Teríamos que considerar a concessão de direitos da mesma forma que os direitos dos animais. Devemos nos perguntar se estamos desenvolvendo uma nova espécie, se surgirá uma evolução daquilo que estamos criando, ou se haverá uma espécie híbrida que integre a inteligência artificial na nossa própria espécie. Elon Musk está considerando a última perspectiva com o Neuralink (implante cerebral em testes). A sua resposta à ameaça existencial da IA é que devemos integrá-la ao ser humano. Isso vai gerar novos dilemas filosóficos, sociais e jurídicos no futuro.
Estamos longe do momento em que isso pode acontecer?
Embora pareça que estamos correndo muito rápido, ainda está muito longe. A consciência em um computador provavelmente será muito diferente da nossa. Ele já conseguiu convencer alguém do Google a pensar que seu modelo de linguagem havia se tornado consciente, e que a pessoa estava disposta a sacrificar seu trabalho por isso. Este modelo claramente não é consciente, mas sabia como manipular um humano para defendê-lo da mesma forma que alguém cuidaria de seu gato. E nas fezes dos gatos existe uma toxina que altera a estrutura do nosso cérebro. No caso do que aconteceu com o Google, é como se ele tivesse infectado aquele humano para defendê-lo a ponto de perder o emprego.

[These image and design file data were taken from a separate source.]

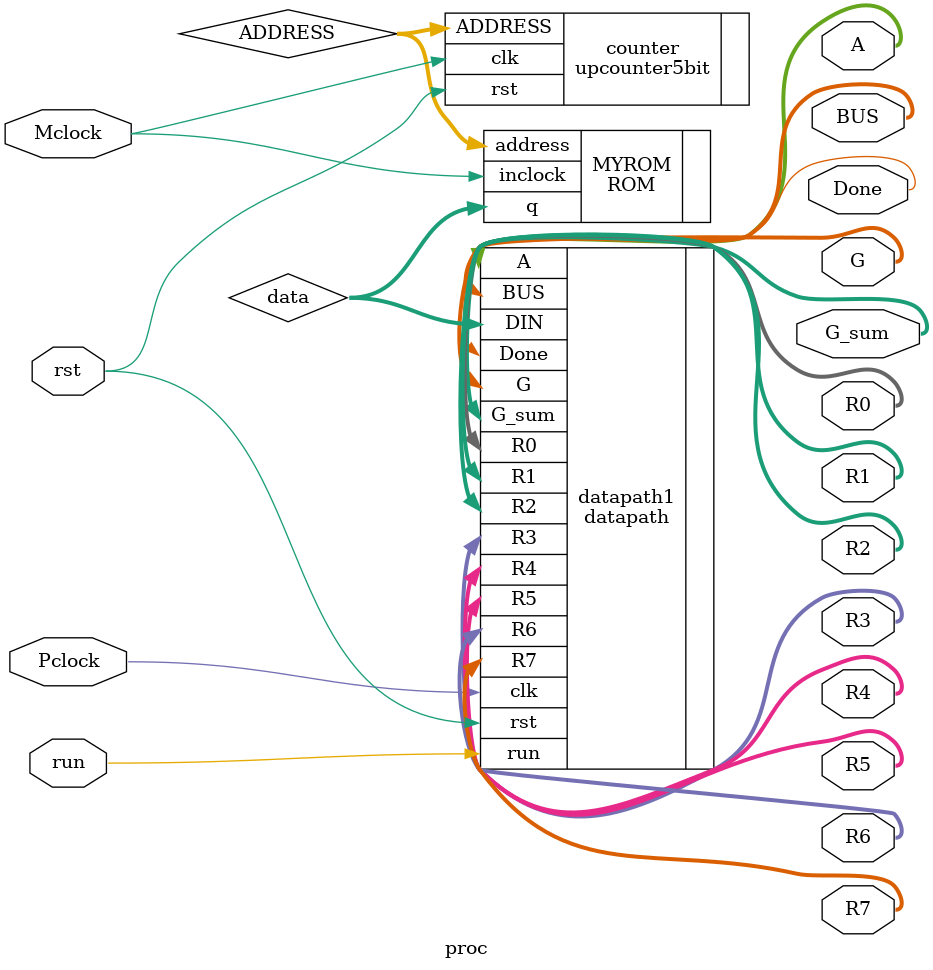
<source format=sv>
module proc (
	input logic Mclock,Pclock,rst,run,
	output logic Done,
	output logic [8:0] R0,	R1,	R2,	R3,	R4,	R5,	R6,	R7,	BUS, G_sum, A, G);
	
	logic [4:0] ADDRESS;
	logic [8:0] data;
	
upcounter5bit counter (
								.clk(Mclock),
								.rst(rst),
								.ADDRESS(ADDRESS));

ROM MYROM (
				.address(ADDRESS),
				.inclock(Mclock),
				.q(data));
								
datapath datapath1 (
							.clk(Pclock),
							.rst(rst),
							.run(run),
							.DIN(data),
							.Done(Done),
							.R0(R0),	
							.R1(R1),	
							.R2(R2),
							.R3(R3),
							.R4(R4),
							.R5(R5),
							.R6(R6),
							.R7(R7),
							.BUS(BUS),
							.G_sum(G_sum),
							.A(A),
							.G(G));
				
endmodule 
</source>
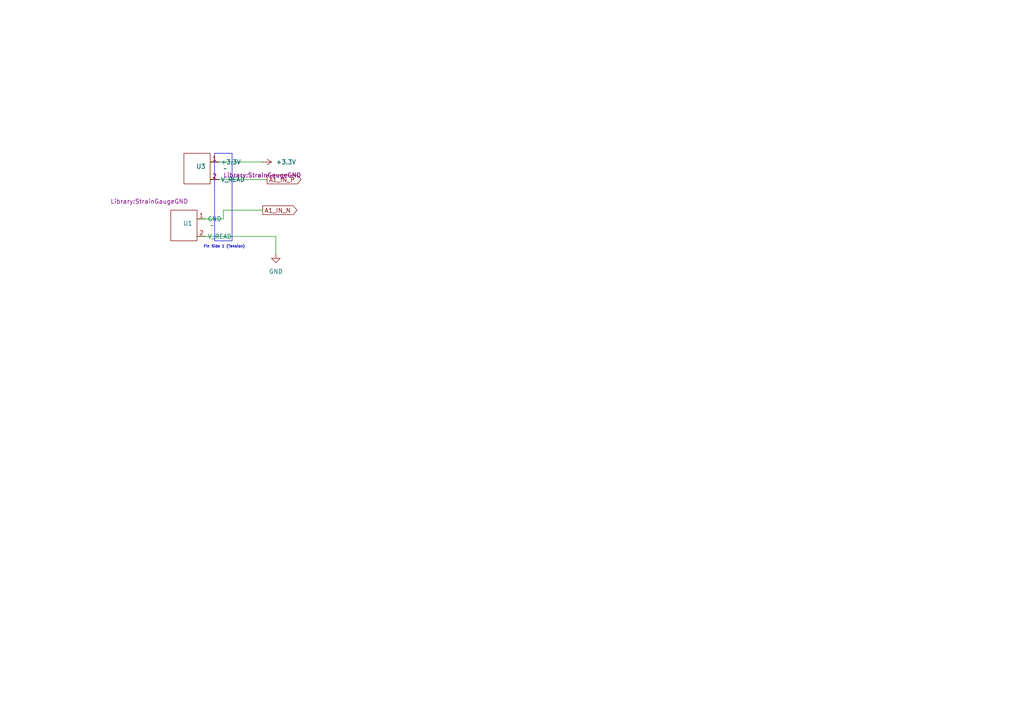
<source format=kicad_sch>
(kicad_sch
	(version 20250114)
	(generator "eeschema")
	(generator_version "9.0")
	(uuid "ed702f85-d6ec-44c5-88e2-0e0b62b26777")
	(paper "A4")
	
	(rectangle
		(start 62.23 44.45)
		(end 67.31 69.85)
		(stroke
			(width 0)
			(type default)
		)
		(fill
			(type none)
		)
		(uuid 4a5e6a1f-9146-4e79-9cce-a23eed86ed66)
	)
	(text "Fin Side 1 (Tension)"
		(exclude_from_sim no)
		(at 65.024 71.628 0)
		(effects
			(font
				(size 0.762 0.762)
			)
		)
		(uuid "b1d60e40-af1f-408e-babc-1d8af0a07f2d")
	)
	(wire
		(pts
			(xy 80.01 68.58) (xy 80.01 73.66)
		)
		(stroke
			(width 0)
			(type default)
		)
		(uuid "0e842a4a-aa44-4c36-8d1c-106171ca7505")
	)
	(wire
		(pts
			(xy 60.96 52.07) (xy 77.47 52.07)
		)
		(stroke
			(width 0)
			(type default)
		)
		(uuid "2c2f5aa9-96bf-457f-9358-cdd13018b05f")
	)
	(wire
		(pts
			(xy 64.77 60.96) (xy 64.77 63.5)
		)
		(stroke
			(width 0)
			(type default)
		)
		(uuid "38244f8a-b8dc-4ff4-afb0-da88a8b56092")
	)
	(wire
		(pts
			(xy 57.15 63.5) (xy 64.77 63.5)
		)
		(stroke
			(width 0)
			(type default)
		)
		(uuid "57dfcbed-6082-4fe3-a3a0-97406edd96c3")
	)
	(wire
		(pts
			(xy 64.77 60.96) (xy 76.2 60.96)
		)
		(stroke
			(width 0)
			(type default)
		)
		(uuid "816ff864-9cf7-4593-a455-1c5ca1411223")
	)
	(wire
		(pts
			(xy 57.15 68.58) (xy 80.01 68.58)
		)
		(stroke
			(width 0)
			(type default)
		)
		(uuid "8c1cdda3-4845-478b-9728-a09836bcfc99")
	)
	(wire
		(pts
			(xy 60.96 46.99) (xy 76.2 46.99)
		)
		(stroke
			(width 0)
			(type default)
		)
		(uuid "fea141bc-1c55-44d3-a7a6-6e2086e65264")
	)
	(global_label "A1_IN_N"
		(shape output)
		(at 76.2 60.96 0)
		(fields_autoplaced yes)
		(effects
			(font
				(size 1.27 1.27)
			)
			(justify left)
		)
		(uuid "0c12590e-7711-4cca-a14e-481e7d93490a")
		(property "Intersheetrefs" "${INTERSHEET_REFS}"
			(at 86.6843 60.96 0)
			(effects
				(font
					(size 1.27 1.27)
				)
				(justify left)
				(hide yes)
			)
		)
	)
	(global_label "A1_IN_P"
		(shape output)
		(at 77.47 52.07 0)
		(fields_autoplaced yes)
		(effects
			(font
				(size 1.27 1.27)
			)
			(justify left)
		)
		(uuid "47768bdb-7aa5-43b1-bfa2-96003a45ad36")
		(property "Intersheetrefs" "${INTERSHEET_REFS}"
			(at 87.8938 52.07 0)
			(effects
				(font
					(size 1.27 1.27)
				)
				(justify left)
				(hide yes)
			)
		)
	)
	(symbol
		(lib_id "power:GND")
		(at 80.01 73.66 0)
		(unit 1)
		(exclude_from_sim no)
		(in_bom yes)
		(on_board yes)
		(dnp no)
		(fields_autoplaced yes)
		(uuid "0d394b56-4cbd-4c21-a2db-831a60c2fe51")
		(property "Reference" "#PWR03"
			(at 80.01 80.01 0)
			(effects
				(font
					(size 1.27 1.27)
				)
				(hide yes)
			)
		)
		(property "Value" "GND"
			(at 80.01 78.74 0)
			(effects
				(font
					(size 1.27 1.27)
				)
			)
		)
		(property "Footprint" ""
			(at 80.01 73.66 0)
			(effects
				(font
					(size 1.27 1.27)
				)
				(hide yes)
			)
		)
		(property "Datasheet" ""
			(at 80.01 73.66 0)
			(effects
				(font
					(size 1.27 1.27)
				)
				(hide yes)
			)
		)
		(property "Description" "Power symbol creates a global label with name \"GND\" , ground"
			(at 80.01 73.66 0)
			(effects
				(font
					(size 1.27 1.27)
				)
				(hide yes)
			)
		)
		(pin "1"
			(uuid "003fc4e2-2f2f-4c20-9c20-f63e43097bb4")
		)
		(instances
			(project ""
				(path "/e6511e2b-333c-4d1b-a7c0-7b8b4721c5e4/7a435dc3-c3c2-4466-8421-4dd50ecf7282"
					(reference "#PWR03")
					(unit 1)
				)
			)
		)
	)
	(symbol
		(lib_id "My_Library:StrainGaugeGND")
		(at 53.34 64.77 0)
		(unit 1)
		(exclude_from_sim no)
		(in_bom yes)
		(on_board yes)
		(dnp no)
		(uuid "790754ff-45bf-425a-9bb2-4aa18749f159")
		(property "Reference" "U1"
			(at 53.086 64.77 0)
			(effects
				(font
					(size 1.27 1.27)
				)
				(justify left)
			)
		)
		(property "Value" "~"
			(at 60.96 65.405 0)
			(effects
				(font
					(size 1.27 1.27)
				)
				(justify left)
			)
		)
		(property "Footprint" "Library:StrainGaugeGND"
			(at 32.004 58.42 0)
			(effects
				(font
					(size 1.27 1.27)
				)
				(justify left)
			)
		)
		(property "Datasheet" ""
			(at 53.34 64.77 0)
			(effects
				(font
					(size 1.27 1.27)
				)
				(hide yes)
			)
		)
		(property "Description" ""
			(at 53.34 64.77 0)
			(effects
				(font
					(size 1.27 1.27)
				)
				(hide yes)
			)
		)
		(pin "1"
			(uuid "bafec61d-69e5-4254-b644-380345958003")
		)
		(pin "2"
			(uuid "7a9461b6-6186-4a8f-9342-511317c6b08f")
		)
		(instances
			(project ""
				(path "/e6511e2b-333c-4d1b-a7c0-7b8b4721c5e4/7a435dc3-c3c2-4466-8421-4dd50ecf7282"
					(reference "U1")
					(unit 1)
				)
			)
		)
	)
	(symbol
		(lib_id "My_Library:StrainGaugeV")
		(at 57.15 48.26 0)
		(unit 1)
		(exclude_from_sim no)
		(in_bom yes)
		(on_board yes)
		(dnp no)
		(uuid "794d6f9b-ae28-4350-8399-396f949c11d9")
		(property "Reference" "U3"
			(at 56.896 48.26 0)
			(effects
				(font
					(size 1.27 1.27)
				)
				(justify left)
			)
		)
		(property "Value" "~"
			(at 64.77 48.895 0)
			(effects
				(font
					(size 1.27 1.27)
				)
				(justify left)
			)
		)
		(property "Footprint" "Library:StrainGaugeGND"
			(at 64.77 50.7999 0)
			(effects
				(font
					(size 1.27 1.27)
				)
				(justify left)
			)
		)
		(property "Datasheet" ""
			(at 57.15 48.26 0)
			(effects
				(font
					(size 1.27 1.27)
				)
				(hide yes)
			)
		)
		(property "Description" ""
			(at 57.15 48.26 0)
			(effects
				(font
					(size 1.27 1.27)
				)
				(hide yes)
			)
		)
		(pin "2"
			(uuid "7e95f341-a7aa-489f-8dd2-094792725f00")
		)
		(pin "1"
			(uuid "450b5b01-ef3d-441a-8c22-e1bf2b4f9424")
		)
		(instances
			(project ""
				(path "/e6511e2b-333c-4d1b-a7c0-7b8b4721c5e4/7a435dc3-c3c2-4466-8421-4dd50ecf7282"
					(reference "U3")
					(unit 1)
				)
			)
		)
	)
	(symbol
		(lib_id "power:+5V")
		(at 76.2 46.99 270)
		(unit 1)
		(exclude_from_sim no)
		(in_bom yes)
		(on_board yes)
		(dnp no)
		(fields_autoplaced yes)
		(uuid "cf656425-a394-4ee9-a000-606439fdc10c")
		(property "Reference" "#PWR04"
			(at 72.39 46.99 0)
			(effects
				(font
					(size 1.27 1.27)
				)
				(hide yes)
			)
		)
		(property "Value" "+3.3V"
			(at 80.01 46.9899 90)
			(effects
				(font
					(size 1.27 1.27)
				)
				(justify left)
			)
		)
		(property "Footprint" ""
			(at 76.2 46.99 0)
			(effects
				(font
					(size 1.27 1.27)
				)
				(hide yes)
			)
		)
		(property "Datasheet" ""
			(at 76.2 46.99 0)
			(effects
				(font
					(size 1.27 1.27)
				)
				(hide yes)
			)
		)
		(property "Description" "Power symbol creates a global label with name \"+5V\""
			(at 76.2 46.99 0)
			(effects
				(font
					(size 1.27 1.27)
				)
				(hide yes)
			)
		)
		(pin "1"
			(uuid "419350b1-bdc0-45fb-bed3-6bce935eb643")
		)
		(instances
			(project ""
				(path "/e6511e2b-333c-4d1b-a7c0-7b8b4721c5e4/7a435dc3-c3c2-4466-8421-4dd50ecf7282"
					(reference "#PWR04")
					(unit 1)
				)
			)
		)
	)
)

</source>
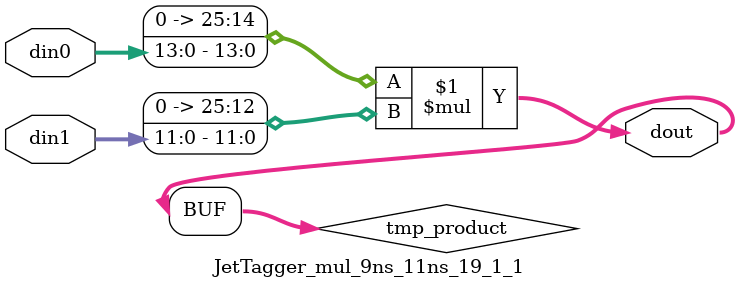
<source format=v>

`timescale 1 ns / 1 ps

  module JetTagger_mul_9ns_11ns_19_1_1(din0, din1, dout);
parameter ID = 1;
parameter NUM_STAGE = 0;
parameter din0_WIDTH = 14;
parameter din1_WIDTH = 12;
parameter dout_WIDTH = 26;

input [din0_WIDTH - 1 : 0] din0; 
input [din1_WIDTH - 1 : 0] din1; 
output [dout_WIDTH - 1 : 0] dout;

wire signed [dout_WIDTH - 1 : 0] tmp_product;










assign tmp_product = $signed({1'b0, din0}) * $signed({1'b0, din1});











assign dout = tmp_product;







endmodule

</source>
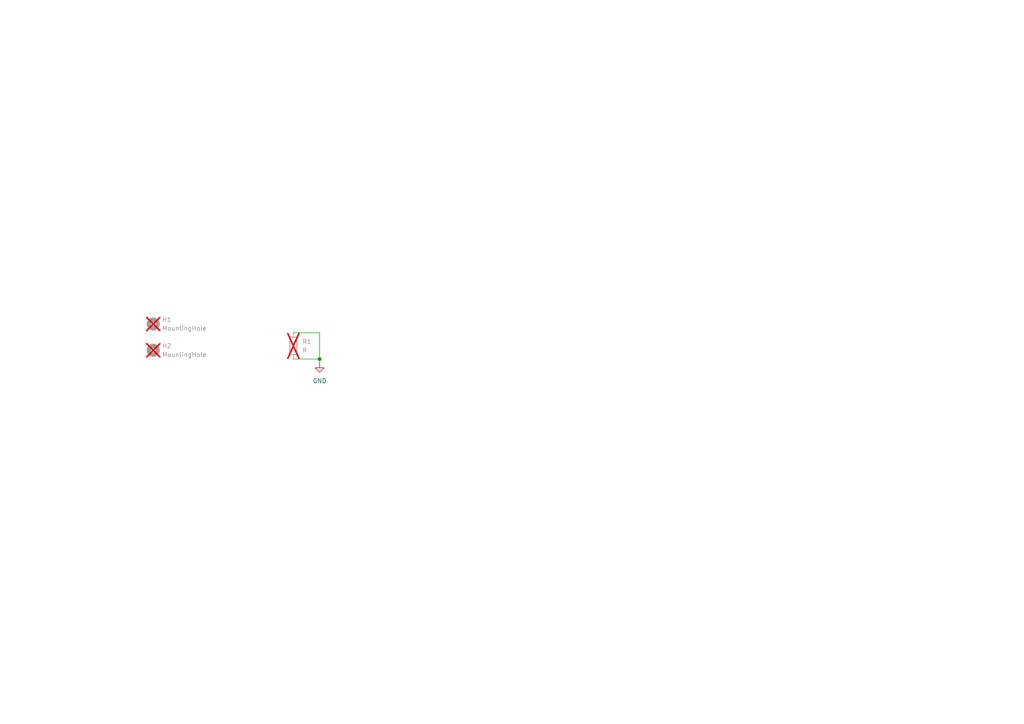
<source format=kicad_sch>
(kicad_sch
	(version 20250114)
	(generator "eeschema")
	(generator_version "9.0")
	(uuid "999034a6-2511-43c1-a126-06967238c838")
	(paper "A4")
	
	(junction
		(at 92.71 104.14)
		(diameter 0)
		(color 0 0 0 0)
		(uuid "c87246c9-37f3-4cf8-ad0f-75797b621d23")
	)
	(wire
		(pts
			(xy 85.09 96.52) (xy 92.71 96.52)
		)
		(stroke
			(width 0)
			(type default)
		)
		(uuid "16ff2a19-a61d-4a80-ac09-e14878d58596")
	)
	(wire
		(pts
			(xy 85.09 104.14) (xy 92.71 104.14)
		)
		(stroke
			(width 0)
			(type default)
		)
		(uuid "78248eae-3cd3-4cf3-bd4f-751453cdd063")
	)
	(wire
		(pts
			(xy 92.71 104.14) (xy 92.71 105.41)
		)
		(stroke
			(width 0)
			(type default)
		)
		(uuid "f8e1bce9-dd9d-4bbd-9ac8-cd384ba7816d")
	)
	(wire
		(pts
			(xy 92.71 96.52) (xy 92.71 104.14)
		)
		(stroke
			(width 0)
			(type default)
		)
		(uuid "ffcb7bb1-6eb6-4408-9012-4b6cfe22697a")
	)
	(symbol
		(lib_id "Device:R")
		(at 85.09 100.33 0)
		(unit 1)
		(exclude_from_sim no)
		(in_bom yes)
		(on_board yes)
		(dnp yes)
		(fields_autoplaced yes)
		(uuid "5b56a23c-37c0-41db-8b19-ed26134352f9")
		(property "Reference" "R1"
			(at 87.63 99.0599 0)
			(effects
				(font
					(size 1.27 1.27)
				)
				(justify left)
			)
		)
		(property "Value" "R"
			(at 87.63 101.5999 0)
			(effects
				(font
					(size 1.27 1.27)
				)
				(justify left)
			)
		)
		(property "Footprint" "Resistor_SMD:R_0201_0603Metric"
			(at 83.312 100.33 90)
			(effects
				(font
					(size 1.27 1.27)
				)
				(hide yes)
			)
		)
		(property "Datasheet" "~"
			(at 85.09 100.33 0)
			(effects
				(font
					(size 1.27 1.27)
				)
				(hide yes)
			)
		)
		(property "Description" "Resistor"
			(at 85.09 100.33 0)
			(effects
				(font
					(size 1.27 1.27)
				)
				(hide yes)
			)
		)
		(pin "1"
			(uuid "258bb954-99d2-42de-9e8a-fc673e2d352e")
		)
		(pin "2"
			(uuid "f411886b-e904-48a5-ade3-858bbe290a41")
		)
		(instances
			(project ""
				(path "/999034a6-2511-43c1-a126-06967238c838"
					(reference "R1")
					(unit 1)
				)
			)
		)
	)
	(symbol
		(lib_id "power:GND")
		(at 92.71 105.41 0)
		(unit 1)
		(exclude_from_sim no)
		(in_bom yes)
		(on_board yes)
		(dnp no)
		(fields_autoplaced yes)
		(uuid "63c8cfdd-66ee-4640-9b62-f0fa08e1d4f2")
		(property "Reference" "#PWR01"
			(at 92.71 111.76 0)
			(effects
				(font
					(size 1.27 1.27)
				)
				(hide yes)
			)
		)
		(property "Value" "GND"
			(at 92.71 110.49 0)
			(effects
				(font
					(size 1.27 1.27)
				)
			)
		)
		(property "Footprint" ""
			(at 92.71 105.41 0)
			(effects
				(font
					(size 1.27 1.27)
				)
				(hide yes)
			)
		)
		(property "Datasheet" ""
			(at 92.71 105.41 0)
			(effects
				(font
					(size 1.27 1.27)
				)
				(hide yes)
			)
		)
		(property "Description" "Power symbol creates a global label with name \"GND\" , ground"
			(at 92.71 105.41 0)
			(effects
				(font
					(size 1.27 1.27)
				)
				(hide yes)
			)
		)
		(pin "1"
			(uuid "7620e8cb-31d6-419c-bc7c-511329461fb4")
		)
		(instances
			(project ""
				(path "/999034a6-2511-43c1-a126-06967238c838"
					(reference "#PWR01")
					(unit 1)
				)
			)
		)
	)
	(symbol
		(lib_id "Mechanical:MountingHole")
		(at 44.45 93.98 0)
		(unit 1)
		(exclude_from_sim no)
		(in_bom no)
		(on_board yes)
		(dnp yes)
		(fields_autoplaced yes)
		(uuid "79a90755-18f3-442e-aa25-9d799fefd201")
		(property "Reference" "H1"
			(at 46.99 92.7099 0)
			(effects
				(font
					(size 1.27 1.27)
				)
				(justify left)
			)
		)
		(property "Value" "MountingHole"
			(at 46.99 95.2499 0)
			(effects
				(font
					(size 1.27 1.27)
				)
				(justify left)
			)
		)
		(property "Footprint" "footprints:misrc_settings_all"
			(at 44.45 93.98 0)
			(effects
				(font
					(size 1.27 1.27)
				)
				(hide yes)
			)
		)
		(property "Datasheet" "~"
			(at 44.45 93.98 0)
			(effects
				(font
					(size 1.27 1.27)
				)
				(hide yes)
			)
		)
		(property "Description" "Mounting Hole without connection"
			(at 44.45 93.98 0)
			(effects
				(font
					(size 1.27 1.27)
				)
				(hide yes)
			)
		)
		(instances
			(project ""
				(path "/999034a6-2511-43c1-a126-06967238c838"
					(reference "H1")
					(unit 1)
				)
			)
		)
	)
	(symbol
		(lib_id "Mechanical:MountingHole")
		(at 44.45 101.6 0)
		(unit 1)
		(exclude_from_sim no)
		(in_bom no)
		(on_board yes)
		(dnp yes)
		(fields_autoplaced yes)
		(uuid "c83aff0c-300e-490f-a2be-ae1a90ac06d7")
		(property "Reference" "H2"
			(at 46.99 100.3299 0)
			(effects
				(font
					(size 1.27 1.27)
				)
				(justify left)
			)
		)
		(property "Value" "MountingHole"
			(at 46.99 102.8699 0)
			(effects
				(font
					(size 1.27 1.27)
				)
				(justify left)
			)
		)
		(property "Footprint" "footprints:misrc_input_circuit"
			(at 44.45 101.6 0)
			(effects
				(font
					(size 1.27 1.27)
				)
				(hide yes)
			)
		)
		(property "Datasheet" "~"
			(at 44.45 101.6 0)
			(effects
				(font
					(size 1.27 1.27)
				)
				(hide yes)
			)
		)
		(property "Description" "Mounting Hole without connection"
			(at 44.45 101.6 0)
			(effects
				(font
					(size 1.27 1.27)
				)
				(hide yes)
			)
		)
		(instances
			(project "misrc_v2.5_top_panel"
				(path "/999034a6-2511-43c1-a126-06967238c838"
					(reference "H2")
					(unit 1)
				)
			)
		)
	)
	(sheet_instances
		(path "/"
			(page "1")
		)
	)
	(embedded_fonts no)
)

</source>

A matemática continuará a ser uma profissão no futuro?
IA é basicamente algoritmos, então é basicamente matemática. Somos contadores de histórias, e o ChatGPT pode gerar parágrafos, mas ainda não consegue escrever uma história realmente boa. Usaremos a IA para descobrir coisas novas que talvez não tenhamos notado antes, mas mesmo assim um matemático será aquele que entenderá porque algo está acontecendo e pensará que aplicação isso pode ter. É importante que, ao ensinarmos os nossos novos estudantes de ciências e matemática, integremos cursos não apenas do lado técnico, mas também do lado moral e humanístico das implicações da sua ciência. Não é muito típico e deve ser feito.
Você é músico, também encontra matemática neste aspecto da sua vida?
Sem dúvida. Algo que acontece quando você tenta falar sobre a relação entre matemática e música é que parece que você tira a emoção disso. Para mim, é completamente o oposto. Acho que a matemática, assim como a música, contém muitas emoções.
Em que outros aspectos da sua vida você encontra a matemática?
Em todos os aspectos. Na verdade, esse é o tema do livro que estou escrevendo agora, chamado “Blueprints”. A ideia é que a matemática está em toda parte. Onde quer que você veja algo com estrutura – e a maioria das obras de arte tem estrutura, seja musical, visual, arquitetônica – isso tem a matemática em sua essência. Minha sensação é que existem poucos lugares onde ter uma perspectiva matemática não o ajudará no que você deseja fazer.
O que você acha das representações dos matemáticos nos filmes? Você se sente identificado?
Sempre enlouquecemos no final dos filmes. Agora há cada vez mais modelos que fazem coisas incríveis, como a série Numb3rs que trata de um detetive cujo irmão era matemático e mostra como sua profissão é útil na detecção de crimes. Além disso, o ator principal era muito bonito. Em parte, o que tento fazer no meu trabalho como divulgador é humanizar e mostrar que não somos apenas os típicos que usam óculos e calculadora ou alguma espécie estranha de alienígena, somos como qualquer outro ser humano, mas bons em matemática.